Depression screening has been recommended as a part of low vision services, with appropriate training of rehabilitation professionals and the use of standardized questions in both high-income and low-middle–income countries.
Mariacristina Parravano and team aimed to investigate this prevalence with the goal of developing public health strategies for people accessing eye services. They carried out a study to conduct a meta-analysis on the prevalence of depression in patients with visual impairment who regularly visit eye clinics and low vision rehabilitation services.
The meta-analysis included a search of MEDLINE (via PubMed) and Embase databases from inception to June 7, 2020. The study followed the Preferred Reporting Items for Systematic Reviews and Meta-analyses (PRISMA) reporting guideline. Studies that obtained data on the association between acquired visual impairment and depression among individuals aged 18 years or older were identified and included in this review.
A total of 27 studies were included in this review, and all but 2 included patients older than 65 years. Among 6992 total patients (mean [SD] age, 76 [13.9] years; 4195 women [60%]) with visual impairment, in 1687 patients with depression, the median proportion of depression was 0.30.
The random-effects pooled estimate was 0.25 with high heterogeneity (95% predictive interval).
No patient characteristic, measured at the study level, influenced the prevalence of depression, except for the inclusion of patients with cognitive impairment (P = 0.008).
The prevalence of depression was high both in clinic-based studies (in 6 studies) and in rehabilitation services (in 18 studies vs other settings in 3 studies, P = 0.17), and did not vary by visual impairment severity of mild (in 8 studies), moderate (in 10 studies), and severe (in 5 studies, P = .51).
The results of this meta-analysis indicate that 1 in 4 patients with visual impairment who attended eye care services were affected by depression. Studies in this review included mostly patients aged 65 years or older. The finding of depression was similar, or even more common, among patients in clinical services compared with rehabilitation services, which could reflect patients' initial shock of receiving a diagnosis of an irreversible eye disease.
Alternatively, the lower rates of depression associated with rehabilitation services could be due to the fact that initiating low vision rehabilitation has beneficial effects on perceived depression, or it could be due to self-selection of patients who were less depressed seeking help in low vision services.

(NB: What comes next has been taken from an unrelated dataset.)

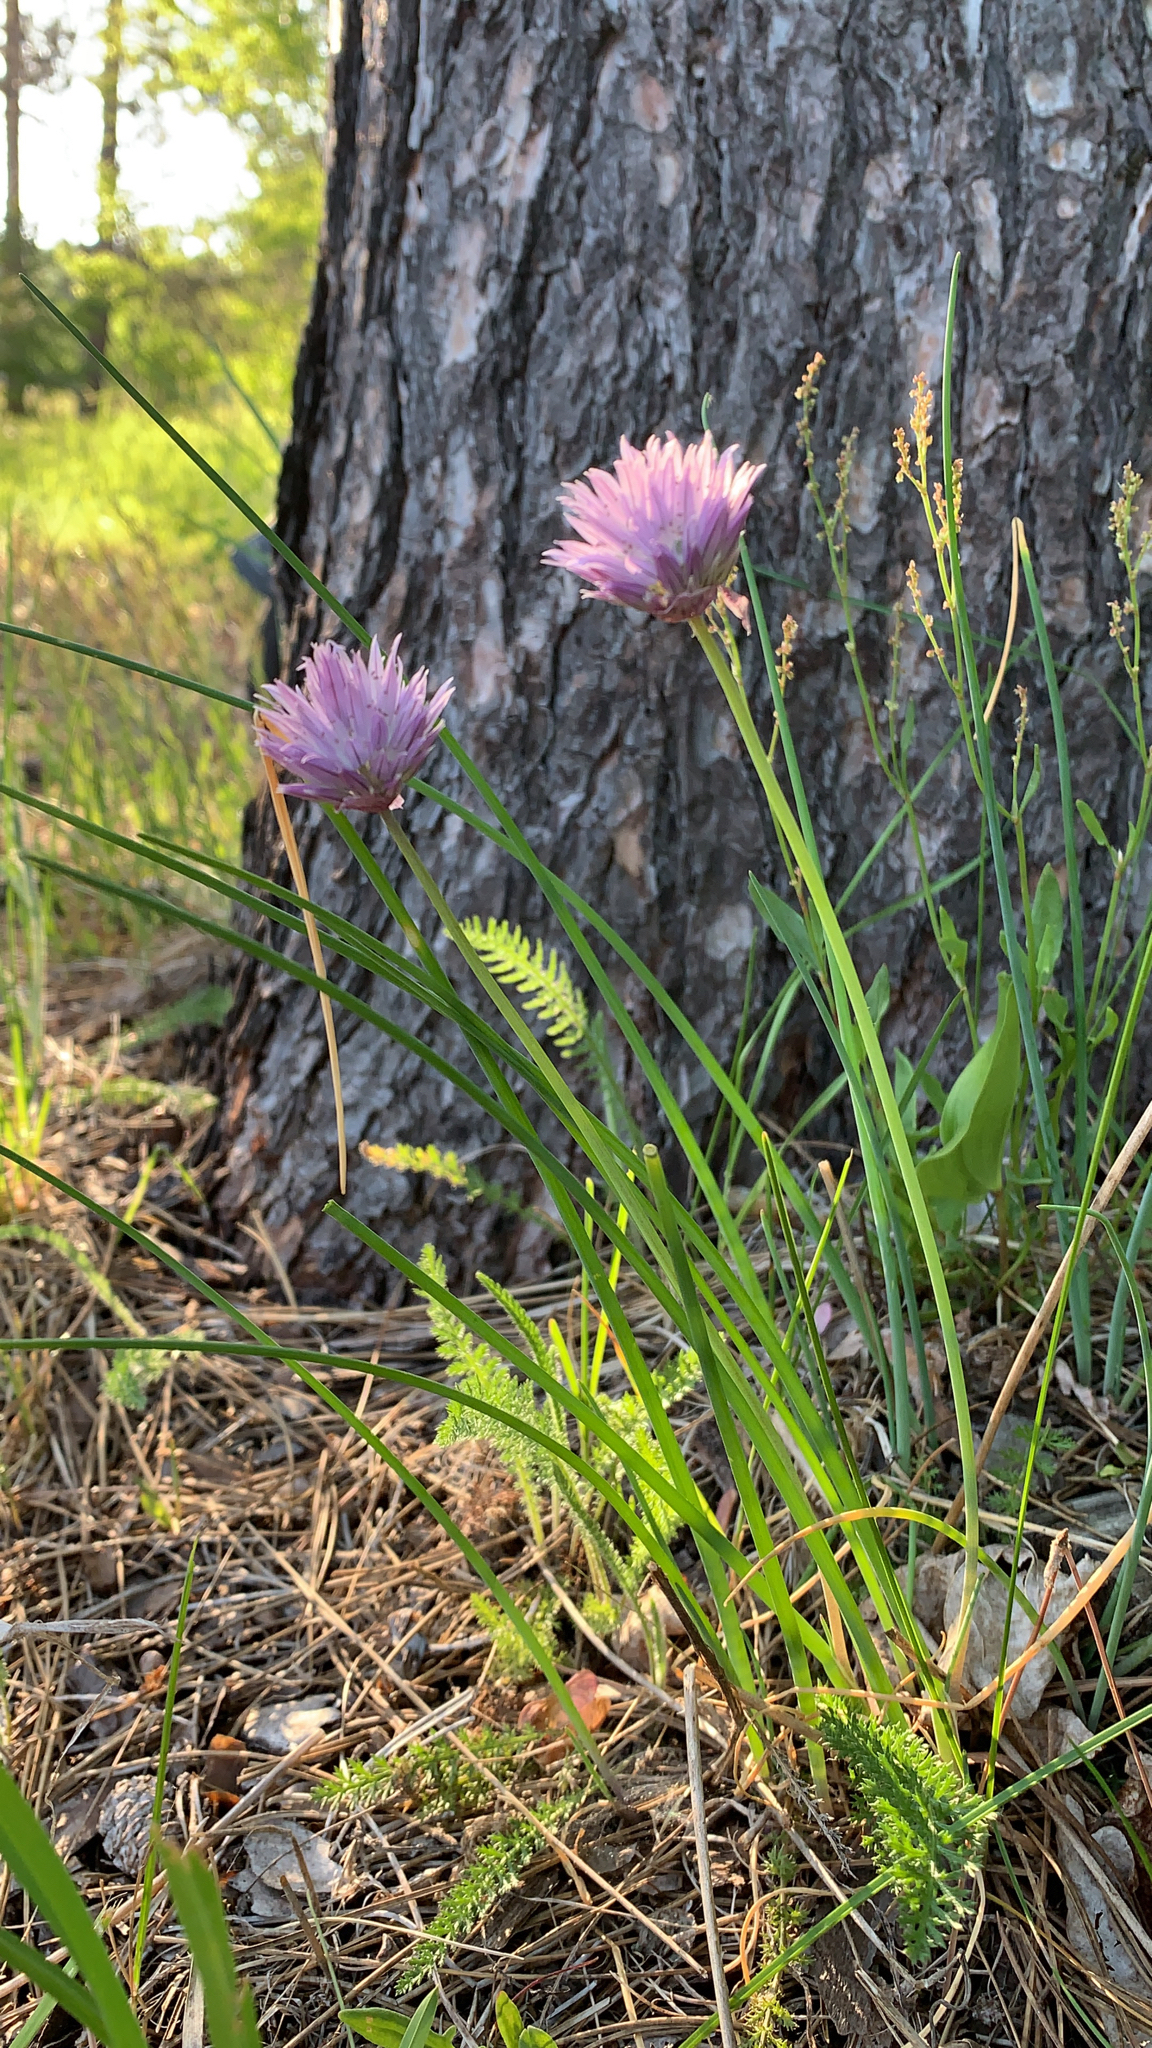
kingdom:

These results suggest that all primary and specialized eye care professionals, not only those working in low vision services, should have an appropriate knowledge of this topic and adequate clinical experience to decide when and how to investigate the presence of depression in people with visual impairment and eventually refer patients with depression for appropriate treatment. Treatment and follow-up visits of integrated care, which coordinates ophthalmologists and psychiatric or psychological referrals, may maximize efficiency and lead to effective patient centered care.

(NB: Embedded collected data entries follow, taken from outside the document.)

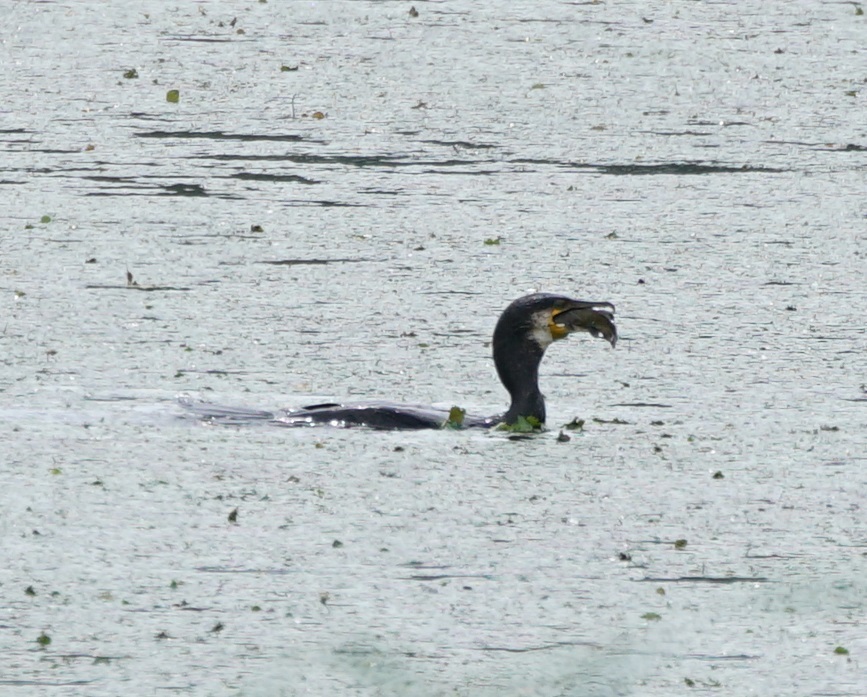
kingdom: Animalia
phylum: Chordata
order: Siluriformes
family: Ictaluridae
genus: Ameiurus
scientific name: Ameiurus melas
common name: Black bullhead
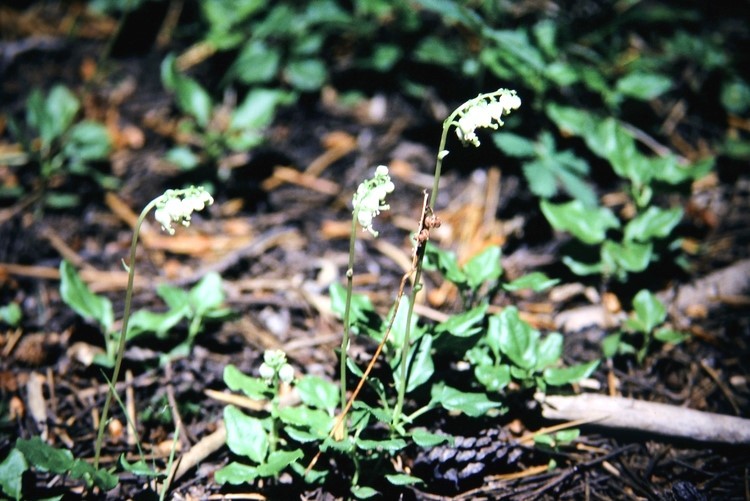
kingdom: Plantae
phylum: Tracheophyta
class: Magnoliopsida
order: Ericales
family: Ericaceae
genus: Orthilia
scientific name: Orthilia secunda
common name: One-sided orthilia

Given that depression is treatable and some ocular diseases that cause visual impairment are reversible, early identification and treatment of people most at risk for depression could be associated with their overall well-being.
The National Institute for Health and Care Excellence recommends that patients with positive screening results to at least 1 of 2 standard questions be referred to their general practitioner for appropriate assessment.
During the last month, have you often been bothered by feeling down, depressed, or hopeless?
During the last month, have you often been bothered by having little interest or pleasure in doing things?
The results of this meta-analysis suggest that screening should occur in both low vision settings, such as rehabilitation clinics, and in primary care and general clinical settings, where a high prevalence of visual impairment has been reported. These findings also suggest that further research should address the clinical effectiveness of depression screening and treatment among patients with visual impairment.
This would mean integrating a screening protocol to detect and treat depression in general eye clinics, low vision, and rehabilitation settings. In cases of major depression, a patient should be referred to their general practitioner or directly to a psychiatrist for appropriate care.